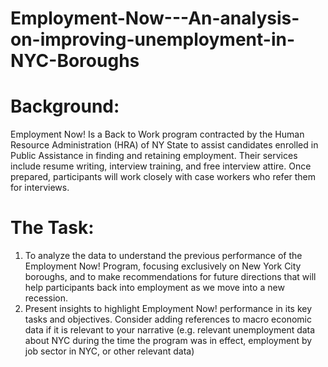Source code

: # Employment-Now---An-analysis-on-improving-unemployment-in-NYC-Boroughs

# Background: 

Employment Now! Is a Back to Work program contracted by the Human Resource
Administration (HRA) of NY State to assist candidates enrolled in Public Assistance in finding and
retaining employment. Their services include resume writing, interview training, and free interview attire.
Once prepared, participants will work closely with case workers who refer them for interviews.


# The Task: 

1. To analyze the data to understand the previous performance of the
Employment Now! Program, focusing exclusively on New York City boroughs, and to make
recommendations for future directions that will help participants back into employment as we move
into a new recession. 
2. Present insights to highlight Employment Now! performance in its key tasks and
objectives. Consider adding references to macro economic data if it is relevant to your narrative (e.g.
relevant unemployment data about NYC during the time the program was in effect, employment by job
sector in NYC, or other relevant data)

- Work to be completed
Wherever the string "unemployment" appears in the records, copy the whole line.

- Exercise result
: # Employment-Now---An-analysis-on-improving-unemployment-in-NYC-Boroughs
relevant unemployment data about NYC during the time the program was in effect, employment by job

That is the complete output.